[Supplied material — start]

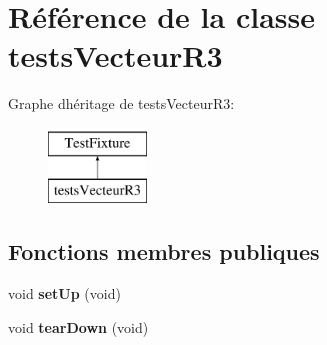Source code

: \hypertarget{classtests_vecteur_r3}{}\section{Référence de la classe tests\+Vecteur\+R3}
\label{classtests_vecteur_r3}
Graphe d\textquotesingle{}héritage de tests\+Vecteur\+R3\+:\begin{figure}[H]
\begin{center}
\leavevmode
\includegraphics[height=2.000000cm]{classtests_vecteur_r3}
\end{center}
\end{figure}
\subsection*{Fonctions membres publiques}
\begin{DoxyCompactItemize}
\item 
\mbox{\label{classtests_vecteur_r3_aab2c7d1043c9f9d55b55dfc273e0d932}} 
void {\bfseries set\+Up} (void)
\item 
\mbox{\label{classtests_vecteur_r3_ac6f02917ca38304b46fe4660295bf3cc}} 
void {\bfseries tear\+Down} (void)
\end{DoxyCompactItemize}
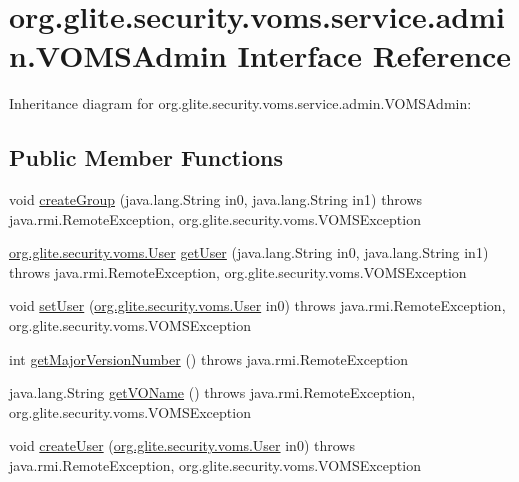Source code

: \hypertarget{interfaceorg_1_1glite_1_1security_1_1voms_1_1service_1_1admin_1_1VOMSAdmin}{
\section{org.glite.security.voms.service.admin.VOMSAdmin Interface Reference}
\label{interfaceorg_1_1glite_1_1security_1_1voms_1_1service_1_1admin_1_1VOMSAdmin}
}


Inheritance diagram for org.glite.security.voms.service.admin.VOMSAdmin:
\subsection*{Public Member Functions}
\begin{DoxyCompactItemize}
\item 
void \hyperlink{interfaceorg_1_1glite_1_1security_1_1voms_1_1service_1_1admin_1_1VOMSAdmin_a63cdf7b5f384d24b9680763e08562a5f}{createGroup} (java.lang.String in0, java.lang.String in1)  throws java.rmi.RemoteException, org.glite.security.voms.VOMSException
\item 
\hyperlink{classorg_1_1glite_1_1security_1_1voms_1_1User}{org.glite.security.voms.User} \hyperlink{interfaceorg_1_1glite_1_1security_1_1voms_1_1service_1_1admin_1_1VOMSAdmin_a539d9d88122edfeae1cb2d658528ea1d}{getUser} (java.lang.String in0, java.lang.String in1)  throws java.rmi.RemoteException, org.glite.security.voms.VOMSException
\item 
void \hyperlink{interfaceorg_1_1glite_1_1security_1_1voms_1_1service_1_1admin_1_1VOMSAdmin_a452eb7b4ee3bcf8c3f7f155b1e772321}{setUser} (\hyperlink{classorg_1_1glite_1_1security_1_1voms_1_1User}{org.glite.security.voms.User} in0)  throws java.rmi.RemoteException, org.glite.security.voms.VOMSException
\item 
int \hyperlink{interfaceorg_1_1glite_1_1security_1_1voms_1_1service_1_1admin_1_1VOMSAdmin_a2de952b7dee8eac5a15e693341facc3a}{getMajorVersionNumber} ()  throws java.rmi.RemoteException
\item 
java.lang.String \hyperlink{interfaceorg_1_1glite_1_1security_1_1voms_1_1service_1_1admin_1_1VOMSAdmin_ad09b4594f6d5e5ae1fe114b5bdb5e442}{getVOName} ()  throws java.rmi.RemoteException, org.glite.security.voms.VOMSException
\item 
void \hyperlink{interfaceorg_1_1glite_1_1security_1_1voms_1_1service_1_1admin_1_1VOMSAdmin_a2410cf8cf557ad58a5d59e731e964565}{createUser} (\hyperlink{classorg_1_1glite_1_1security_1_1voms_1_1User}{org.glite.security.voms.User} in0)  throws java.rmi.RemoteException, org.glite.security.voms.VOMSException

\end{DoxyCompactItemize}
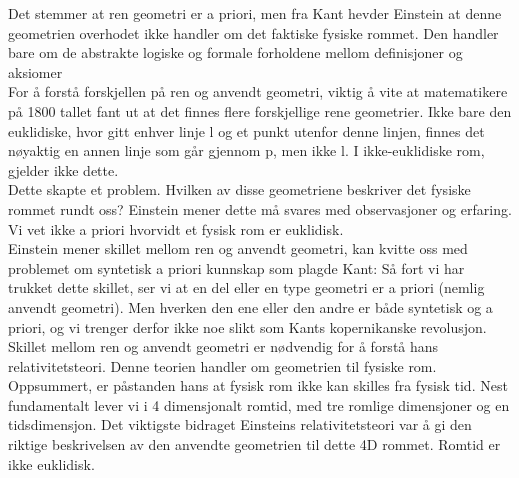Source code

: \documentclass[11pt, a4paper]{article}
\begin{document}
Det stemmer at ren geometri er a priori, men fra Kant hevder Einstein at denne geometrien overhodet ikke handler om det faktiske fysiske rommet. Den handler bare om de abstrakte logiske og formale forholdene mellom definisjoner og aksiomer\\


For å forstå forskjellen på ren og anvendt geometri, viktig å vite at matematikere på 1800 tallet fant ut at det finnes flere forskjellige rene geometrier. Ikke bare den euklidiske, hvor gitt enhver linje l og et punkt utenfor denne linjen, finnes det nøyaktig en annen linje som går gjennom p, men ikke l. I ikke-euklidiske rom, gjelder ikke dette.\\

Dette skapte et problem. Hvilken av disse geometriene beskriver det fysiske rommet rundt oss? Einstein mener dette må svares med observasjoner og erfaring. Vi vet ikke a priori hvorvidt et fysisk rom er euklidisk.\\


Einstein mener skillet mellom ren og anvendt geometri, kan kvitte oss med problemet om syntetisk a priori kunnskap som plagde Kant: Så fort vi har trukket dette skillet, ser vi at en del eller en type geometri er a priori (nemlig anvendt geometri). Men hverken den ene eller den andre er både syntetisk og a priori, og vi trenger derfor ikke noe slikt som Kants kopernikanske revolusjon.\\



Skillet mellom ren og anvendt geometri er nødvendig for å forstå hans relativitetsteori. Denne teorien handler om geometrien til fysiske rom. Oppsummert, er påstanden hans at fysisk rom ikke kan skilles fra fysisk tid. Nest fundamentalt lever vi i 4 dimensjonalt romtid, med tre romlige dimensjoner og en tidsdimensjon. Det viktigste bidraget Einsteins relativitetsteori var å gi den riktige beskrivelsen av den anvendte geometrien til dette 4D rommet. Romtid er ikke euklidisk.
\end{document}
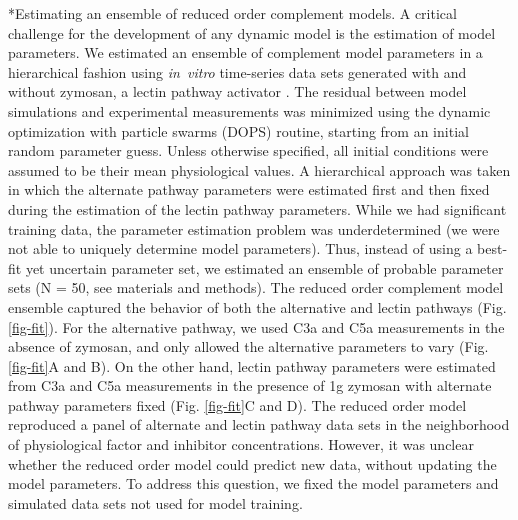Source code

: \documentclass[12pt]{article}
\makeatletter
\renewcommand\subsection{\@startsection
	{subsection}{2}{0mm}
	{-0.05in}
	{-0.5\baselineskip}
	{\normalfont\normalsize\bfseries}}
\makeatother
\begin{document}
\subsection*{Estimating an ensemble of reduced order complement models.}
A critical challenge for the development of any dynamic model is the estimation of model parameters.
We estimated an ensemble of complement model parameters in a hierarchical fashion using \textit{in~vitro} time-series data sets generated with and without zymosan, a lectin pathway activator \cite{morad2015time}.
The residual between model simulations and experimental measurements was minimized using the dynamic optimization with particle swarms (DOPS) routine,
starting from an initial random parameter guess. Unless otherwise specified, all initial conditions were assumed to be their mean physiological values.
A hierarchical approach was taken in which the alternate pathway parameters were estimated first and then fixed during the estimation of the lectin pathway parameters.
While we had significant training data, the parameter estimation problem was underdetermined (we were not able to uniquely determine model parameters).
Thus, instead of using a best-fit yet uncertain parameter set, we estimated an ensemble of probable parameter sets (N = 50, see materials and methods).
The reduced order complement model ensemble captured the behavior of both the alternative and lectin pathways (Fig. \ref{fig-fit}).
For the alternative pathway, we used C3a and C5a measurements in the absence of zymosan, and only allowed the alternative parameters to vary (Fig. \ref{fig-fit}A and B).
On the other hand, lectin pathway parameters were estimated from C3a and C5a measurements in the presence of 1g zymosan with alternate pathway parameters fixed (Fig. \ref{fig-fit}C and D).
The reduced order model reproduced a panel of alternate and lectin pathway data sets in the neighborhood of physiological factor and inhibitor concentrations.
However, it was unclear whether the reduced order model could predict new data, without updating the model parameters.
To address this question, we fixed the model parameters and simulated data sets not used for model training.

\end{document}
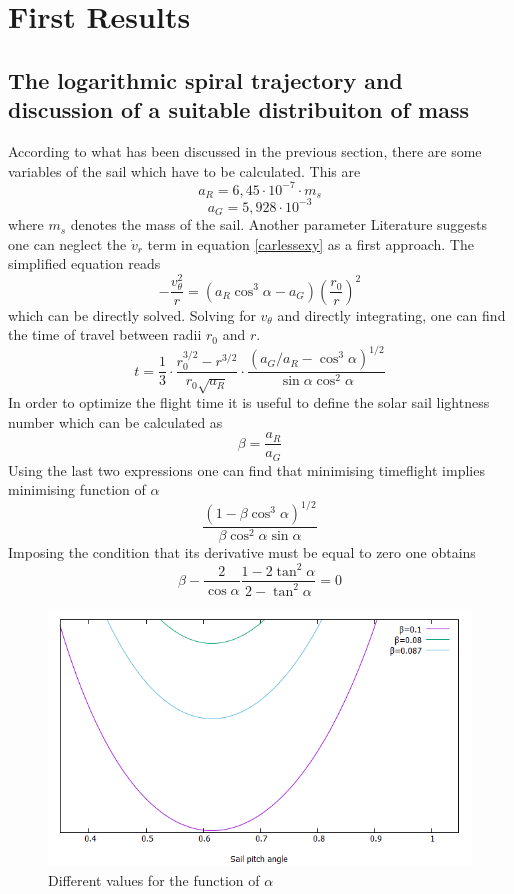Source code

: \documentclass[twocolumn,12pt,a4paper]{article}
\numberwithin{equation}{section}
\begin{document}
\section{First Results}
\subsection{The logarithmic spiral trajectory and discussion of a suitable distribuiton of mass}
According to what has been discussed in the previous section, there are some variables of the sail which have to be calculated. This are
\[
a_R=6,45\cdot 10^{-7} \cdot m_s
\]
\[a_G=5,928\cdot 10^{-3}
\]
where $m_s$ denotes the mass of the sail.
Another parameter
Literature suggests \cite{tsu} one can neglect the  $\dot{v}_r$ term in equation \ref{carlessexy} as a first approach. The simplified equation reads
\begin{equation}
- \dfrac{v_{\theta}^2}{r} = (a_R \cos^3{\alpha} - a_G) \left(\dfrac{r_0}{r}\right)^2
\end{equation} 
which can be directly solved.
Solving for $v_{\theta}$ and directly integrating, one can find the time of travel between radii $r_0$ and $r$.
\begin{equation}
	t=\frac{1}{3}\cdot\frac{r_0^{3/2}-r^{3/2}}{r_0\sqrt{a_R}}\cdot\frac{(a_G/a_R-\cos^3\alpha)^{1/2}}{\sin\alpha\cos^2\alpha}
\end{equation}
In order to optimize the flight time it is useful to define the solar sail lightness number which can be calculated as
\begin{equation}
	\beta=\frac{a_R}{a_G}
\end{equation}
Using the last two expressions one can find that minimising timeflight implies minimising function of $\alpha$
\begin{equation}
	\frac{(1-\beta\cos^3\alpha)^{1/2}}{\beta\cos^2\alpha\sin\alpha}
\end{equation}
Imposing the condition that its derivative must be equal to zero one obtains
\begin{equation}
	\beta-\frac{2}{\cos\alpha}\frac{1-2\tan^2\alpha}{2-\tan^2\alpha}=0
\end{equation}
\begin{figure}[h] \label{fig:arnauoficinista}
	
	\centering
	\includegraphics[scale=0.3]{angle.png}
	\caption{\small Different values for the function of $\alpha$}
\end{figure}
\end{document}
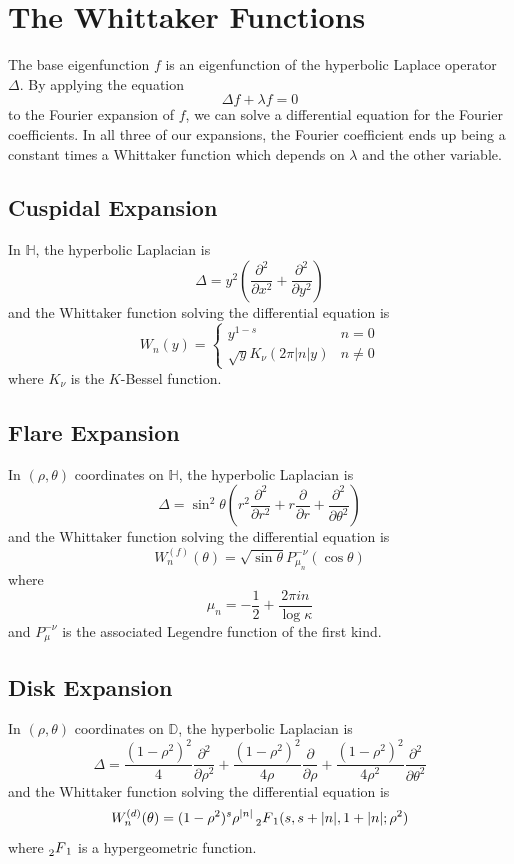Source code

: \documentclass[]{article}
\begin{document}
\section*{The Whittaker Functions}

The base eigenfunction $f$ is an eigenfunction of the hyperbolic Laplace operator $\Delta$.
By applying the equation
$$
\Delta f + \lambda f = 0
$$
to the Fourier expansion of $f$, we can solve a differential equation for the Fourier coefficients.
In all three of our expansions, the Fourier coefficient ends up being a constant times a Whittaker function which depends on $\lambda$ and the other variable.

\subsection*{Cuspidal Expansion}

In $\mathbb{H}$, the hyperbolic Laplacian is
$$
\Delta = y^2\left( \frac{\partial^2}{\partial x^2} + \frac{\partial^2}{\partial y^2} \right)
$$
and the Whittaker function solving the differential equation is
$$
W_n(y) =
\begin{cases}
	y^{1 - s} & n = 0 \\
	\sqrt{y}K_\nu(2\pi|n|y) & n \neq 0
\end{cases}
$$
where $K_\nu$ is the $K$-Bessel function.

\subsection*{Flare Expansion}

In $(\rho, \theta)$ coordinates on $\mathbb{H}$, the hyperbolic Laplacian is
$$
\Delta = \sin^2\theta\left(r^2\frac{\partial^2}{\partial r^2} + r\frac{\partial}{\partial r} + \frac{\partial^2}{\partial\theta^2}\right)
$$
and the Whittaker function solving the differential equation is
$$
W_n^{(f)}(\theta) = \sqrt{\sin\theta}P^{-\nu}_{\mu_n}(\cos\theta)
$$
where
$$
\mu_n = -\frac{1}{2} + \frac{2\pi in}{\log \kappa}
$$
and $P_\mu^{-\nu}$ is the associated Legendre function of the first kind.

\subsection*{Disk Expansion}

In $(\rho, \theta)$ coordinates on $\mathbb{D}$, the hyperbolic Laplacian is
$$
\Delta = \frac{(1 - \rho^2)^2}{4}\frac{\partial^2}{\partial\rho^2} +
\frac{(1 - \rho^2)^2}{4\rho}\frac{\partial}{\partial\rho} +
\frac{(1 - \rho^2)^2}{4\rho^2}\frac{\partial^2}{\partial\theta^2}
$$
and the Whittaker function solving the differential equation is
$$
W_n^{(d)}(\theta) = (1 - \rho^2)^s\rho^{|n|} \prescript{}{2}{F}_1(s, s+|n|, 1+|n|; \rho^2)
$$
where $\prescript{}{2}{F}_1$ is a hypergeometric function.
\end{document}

[Supplied material — finish]

### Problem statement
Every line in the data that holds "cdot" should be copied out.

### Expected answer
a_R=6,45\cdot 10^{-7} \cdot m_s
\[a_G=5,928\cdot 10^{-3}
	t=\frac{1}{3}\cdot\frac{r_0^{3/2}-r^{3/2}}{r_0\sqrt{a_R}}\cdot\frac{(a_G/a_R-\cos^3\alpha)^{1/2}}{\sin\alpha\cos^2\alpha}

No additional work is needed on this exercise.